Less Moore?

Nature joins the gloom chorus:

… chipmakers deliberately chose to stay on the Moore’s law track. At every stage, software developers came up with applications that strained the capabilities of existing chips; consumers asked more of their devices; and manufacturers rushed to meet that demand with next-generation chips. Since the 1990s, in fact, the semiconductor industry has released a research road map every two years to coordinate what its hundreds of manufacturers and suppliers are doing to stay in step with the law — a strategy sometimes called More Moore. It has been largely thanks to this road map that computers have followed the law’s exponential demands.

Not for much longer.

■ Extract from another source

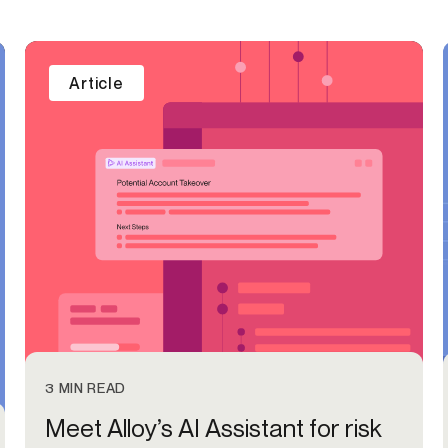
Article
3 MIN READ
Meet Alloy’s AI Assistant for risk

The doubling has already started to falter, thanks to the heat that is unavoidably generated when more and more silicon circuitry is jammed into the same small area. And some even more fundamental limits loom less than a decade away. Top-of-the-line microprocessors currently have circuit features that are around 14 nanometres across, smaller than most viruses. But by the early 2020s, says Paolo Gargini, chair of the road-mapping organization, “even with super-aggressive efforts, we’ll get to the 2–3-nanometre limit, where features are just 10 atoms across. Is that a device at all?” Probably not — if only because at that scale, electron behaviour will be governed by quantum uncertainties that will make transistors hopelessly unreliable. And despite vigorous research efforts, there is no obvious successor to today’s silicon technology.

(UF has a small bet on this dismal forecast not panning out, but since this is based entirely on arcane philosophical commitments concerning the structure of time, it is not expected to impress anyone.)

ADDED: “… the Moore’s law-driven roadmap is now at an end.”